According to PBS, it’s been more than a decade since the federal government first came up with a do not call registry to block unwanted phone calls.
That move initially had a major impact. In the years since, there’s been a big rise in the number of “robocalls” people get – automated and recorded phone calls and texts that repeatedly go to your phone.
According to newsfactor.com, the FCC approved what it calls “declaratory rulings” that affirm your rights to control incoming calls from political campaigns, survey-takers, charities and the like. They are also moving to protect people from spam texts.
The FCC made it clear that telephone companies can allow you to use robocall-blocking technology.
Tom Wheeler is the chairman of the FCC, and he spoke to Judy Woodruff at PBS. Below are some excerpts:
JUDY WOODRUFF: So how is this rule different than the previous one having to do with robocalls?
TOM WHEELER: Well, the original rule is a result of a 1991 act of Congress. And 24 years ago, the world was a little different in terms of technology.
The people who were making the calls that interrupted your dinner at that point in time literally were sitting down and dialing. And that technology, that approach got replaced by new technology that’s computerized, like everything else. So, they just feed a list of numbers in and all of a sudden a list of calls get made.
JUDY WOODRUFF: What about the argument from some companies out there who say, well, this is preventing us from doing legitimate phone calling, that this is really reaching too far?
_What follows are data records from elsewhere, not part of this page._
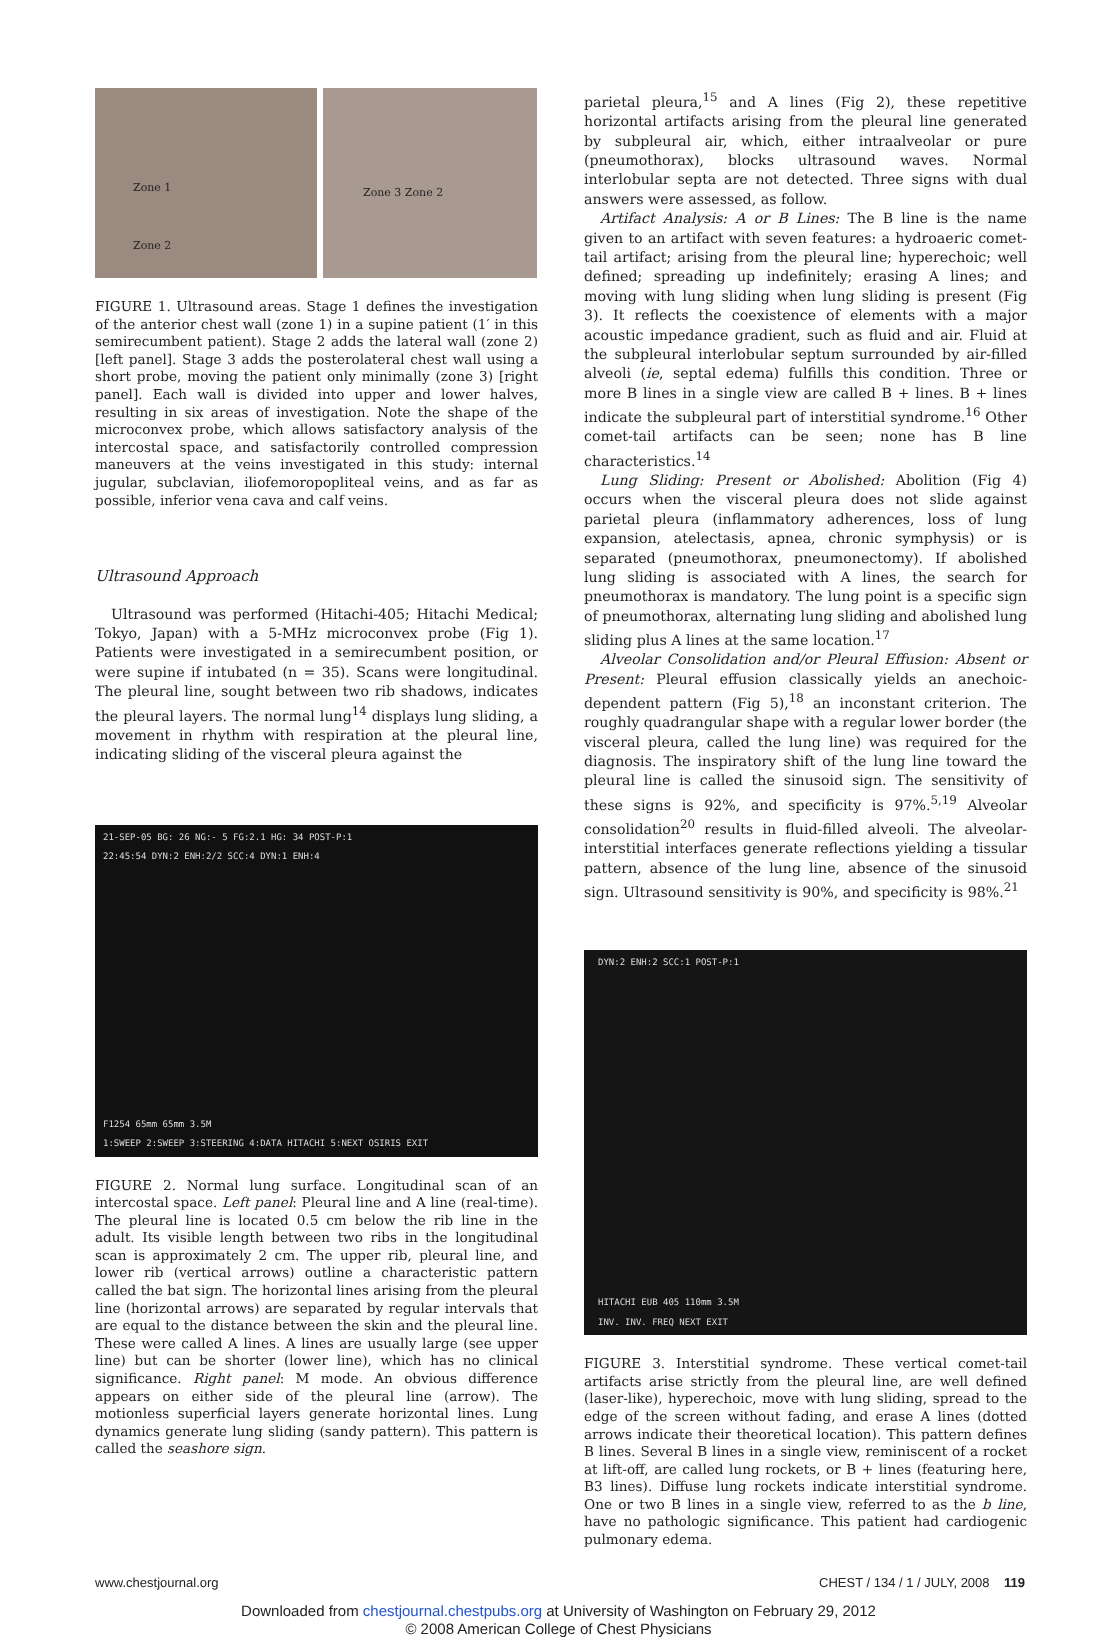Zone 1
Zone 2
Zone 3 Zone 2
FIGURE 1. Ultrasound areas. Stage 1 defines the investigation of the anterior chest wall (zone 1) in a supine patient (1′ in this semirecumbent patient). Stage 2 adds the lateral wall (zone 2) [left panel]. Stage 3 adds the posterolateral chest wall using a short probe, moving the patient only minimally (zone 3) [right panel]. Each wall is divided into upper and lower halves, resulting in six areas of investigation. Note the shape of the microconvex probe, which allows satisfactory analysis of the intercostal space, and satisfactorily controlled compression maneuvers at the veins investigated in this study: internal jugular, subclavian, iliofemoropopliteal veins, and as far as possible, inferior vena cava and calf veins.
Ultrasound Approach
Ultrasound was performed (Hitachi-405; Hitachi Medical; Tokyo, Japan) with a 5-MHz microconvex probe (Fig 1). Patients were investigated in a semirecumbent position, or were supine if intubated (n = 35). Scans were longitudinal. The pleural line, sought between two rib shadows, indicates the pleural layers. The normal lung<sup>14</sup> displays lung sliding, a movement in rhythm with respiration at the pleural line, indicating sliding of the visceral pleura against the
21-SEP-05 BG: 26 NG:- 5 FG:2.1 HG: 34 POST-P:1
22:45:54 DYN:2 ENH:2/2 SCC:4 DYN:1 ENH:4
F1254 65mm 65mm 3.5M
1:SWEEP 2:SWEEP 3:STEERING 4:DATA HITACHI 5:NEXT OSIRIS EXIT
FIGURE 2. Normal lung surface. Longitudinal scan of an intercostal space. Left panel: Pleural line and A line (real-time). The pleural line is located 0.5 cm below the rib line in the adult. Its visible length between two ribs in the longitudinal scan is approximately 2 cm. The upper rib, pleural line, and lower rib (vertical arrows) outline a characteristic pattern called the bat sign. The horizontal lines arising from the pleural line (horizontal arrows) are separated by regular intervals that are equal to the distance between the skin and the pleural line. These were called A lines. A lines are usually large (see upper line) but can be shorter (lower line), which has no clinical significance. Right panel: M mode. An obvious difference appears on either side of the pleural line (arrow). The motionless superficial layers generate horizontal lines. Lung dynamics generate lung sliding (sandy pattern). This pattern is called the seashore sign.
parietal pleura,<sup>15</sup> and A lines (Fig 2), these repetitive horizontal artifacts arising from the pleural line generated by subpleural air, which, either intraalveolar or pure (pneumothorax), blocks ultrasound waves. Normal interlobular septa are not detected. Three signs with dual answers were assessed, as follow.
Artifact Analysis: A or B Lines: The B line is the name given to an artifact with seven features: a hydroaeric comet-tail artifact; arising from the pleural line; hyperechoic; well defined; spreading up indefinitely; erasing A lines; and moving with lung sliding when lung sliding is present (Fig 3). It reflects the coexistence of elements with a major acoustic impedance gradient, such as fluid and air. Fluid at the subpleural interlobular septum surrounded by air-filled alveoli (ie, septal edema) fulfills this condition. Three or more B lines in a single view are called B + lines. B + lines indicate the subpleural part of interstitial syndrome.<sup>16</sup> Other comet-tail artifacts can be seen; none has B line characteristics.<sup>14</sup>
Lung Sliding: Present or Abolished: Abolition (Fig 4) occurs when the visceral pleura does not slide against parietal pleura (inflammatory adherences, loss of lung expansion, atelectasis, apnea, chronic symphysis) or is separated (pneumothorax, pneumonectomy). If abolished lung sliding is associated with A lines, the search for pneumothorax is mandatory. The lung point is a specific sign of pneumothorax, alternating lung sliding and abolished lung sliding plus A lines at the same location.<sup>17</sup>
Alveolar Consolidation and/or Pleural Effusion: Absent or Present: Pleural effusion classically yields an anechoic-dependent pattern (Fig 5),<sup>18</sup> an inconstant criterion. The roughly quadrangular shape with a regular lower border (the visceral pleura, called the lung line) was required for the diagnosis. The inspiratory shift of the lung line toward the pleural line is called the sinusoid sign. The sensitivity of these signs is 92%, and specificity is 97%.<sup>5,19</sup> Alveolar consolidation<sup>20</sup> results in fluid-filled alveoli. The alveolar-interstitial interfaces generate reflections yielding a tissular pattern, absence of the lung line, absence of the sinusoid sign. Ultrasound sensitivity is 90%, and specificity is 98%.<sup>21</sup>
DYN:2 ENH:2 SCC:1 POST-P:1
HITACHI EUB 405 110mm 3.5M
INV. INV. FREQ NEXT EXIT
FIGURE 3. Interstitial syndrome. These vertical comet-tail artifacts arise strictly from the pleural line, are well defined (laser-like), hyperechoic, move with lung sliding, spread to the edge of the screen without fading, and erase A lines (dotted arrows indicate their theoretical location). This pattern defines B lines. Several B lines in a single view, reminiscent of a rocket at lift-off, are called lung rockets, or B + lines (featuring here, B3 lines). Diffuse lung rockets indicate interstitial syndrome. One or two B lines in a single view, referred to as the b line, have no pathologic significance. This patient had cardiogenic pulmonary edema.
www.chestjournal.org CHEST / 134 / 1 / JULY, 2008 119
Downloaded from chestjournal.chestpubs.org at University of Washington on February 29, 2012
© 2008 American College of Chest Physicians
TOM WHEELER: Well, the key to legitimacy is that the consumer wants to be contacted. Now, we have got a couple of exceptions in the rule.
For instance, if your bank discovers a bank fraud, they can call you automatically. If your hospital or doctor says, oh, there’s a medical emergency, they can call you automatically. But, basically, it comes down to, do you consent that you want to be called? You ought to be in control.